Dear Miriam,
What happened to marriage? Why is it so difficult now to be a wife?
Gloria (39 years old, 2nd time and still questions!)
Dear Gloria, Once upon a time, even not so long ago, magical words “I love you. Will you marry me?” gave the hope that from that moment on life would never be lonely anymore, and we would be complete – our longing for “happily ever after” would be satisfied. As all of us know, now that “happy ever-after” did not really fulfill its promise. (If you have any doubts, ask yourself “Is (or was) my mother a happy person?”)
It is clear now that both husbands and wives, felt often that they made a bad bargain. Men were feeling overwhelmed with notions of “men’s responsibilities” of sole provider, especially in the case when his accomplishments are supposed to do for two (because she was expected to give up her needs for “direct” impact on the world and live “through him: and children).
The result was feelings of anger and resentment, acted out by men in hostile withdrawals, escape into work, TV, sports and drinking. From women’s point of view, dreams turn into nightmares rather quick. Many women could not give their needs for fulfillment away completely: wives rebellion took the form of nagging, overcontrolling, smothering, and of depression.
The “new dream,” though not a simple one, not even clearly understood by most of us who are daring to live it (because changes generally come before consciousness fully integrates them), is a dream of mature, equal, intimate partnership with our “significant other” (vs. “intimate strangers” situation that was characteristic for marriages of our parents).
Let us consider what is involved in this “new reality” of heterosexual intimate partnership that we commonly refer to as “marriage.” Many years ago Sigmund Freud pointed out on Love and Work as two major areas of human life. These two require mutual resolution if our life is to be a meaningful one. It is true now as it was then.
However, “the resolution” has a different quality because the new roles in marriage as a partnership require new rules. Work is no more an arena for men only- partly by economic necessities, partly by women choices. Love is not solely women’s territory anymore (intrigued? think about men support groups, men resource centers, men claiming, (actively!) their fatherhood, etc.)
It was Dr. Sullivan, American psychiatrist and psychologist, who defined intimacy as a special kind of relationship based on reciprocity, trust and equality. Trust based on reciprocity may be the result of love for an equal human. This kind of trust, is a result of loving an equal human as much as oneself. In other words, we can not talk about mature intimate, partnership in marriage until we have relatively actualized partners with equal power in the decision making process (which in ourculture implies equal or close to it financial power).
And it needs to be acknowledged that women’s voice in the market place has been heard for the last 20-25 years (only!!).
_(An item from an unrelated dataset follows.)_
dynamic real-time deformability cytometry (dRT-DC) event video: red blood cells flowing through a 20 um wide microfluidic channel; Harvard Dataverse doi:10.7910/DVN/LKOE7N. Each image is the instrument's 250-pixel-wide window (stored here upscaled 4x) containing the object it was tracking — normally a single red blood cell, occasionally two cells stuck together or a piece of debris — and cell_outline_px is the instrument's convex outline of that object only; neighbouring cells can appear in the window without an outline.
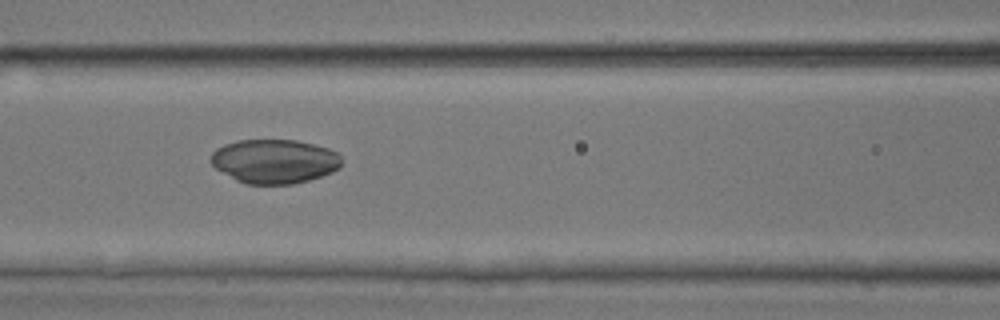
{"species": "common noctule bat (a hibernating species)", "species_latin": "Nyctalus noctula", "temperature_condition": "room temperature", "stored_images_in_passage": 49, "camera_frame_rate_fps": 3000, "um_per_image_px": 0.085, "animal": {"sex": "male", "body_mass_g": 17.9, "forearm_length_mm": 54.2}, "frame": {"image": 1, "passage_image": 22, "time_ms": 7.0, "image_size_px": [1000, 320], "cell_outline_px": [[340, 168], [332, 172], [308, 180], [292, 184], [244, 184], [236, 180], [216, 168], [208, 160], [212, 152], [216, 148], [224, 144], [236, 140], [296, 140], [328, 148], [336, 152], [340, 156]], "centroid_in_image_um": [23.29, 13.7], "position_along_channel_um": 143.3, "area_um2": 33.64}}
In order for marriage to succeed (to turn from “intimate strangers” coexistence into intimate partnership) partners eventually have to examine themselves, and come to an understanding that in equalitybetween sexes, cultural gender stereotyping and mutual unmet needs projecting are the boundaries defining their “dance of intimacy”.
In our culture, that tends to produce oppressed women and repressed men, it is so convenient to nod our heads in agreement with the common sense wisdom; women want intimacy and men resist it; men want sex, and women are willing to give it in exchange for intimacy. But, is it that simple?
How couples “dance”, how they resolve the intimacy conflicts, depends on the ability of partners to tolerate closeness and distance (which in turn reflect their gender socialization movement between separation and unity with their primary caregiver, most probably mother (what is new here?? and unmet projections).
To improve the “dance of intimacy” we need the knowledge the conscious understanding of new roles and new rules in modern marriage. Without this knowledge we live in illusion, which turns to hopeless despair.
With the knowledge and understanding, we find ourselves being people in process: men and women growing together, coming to incorporate new meaning in the intimate partnership of equals, partners discovering the meaning of marriage.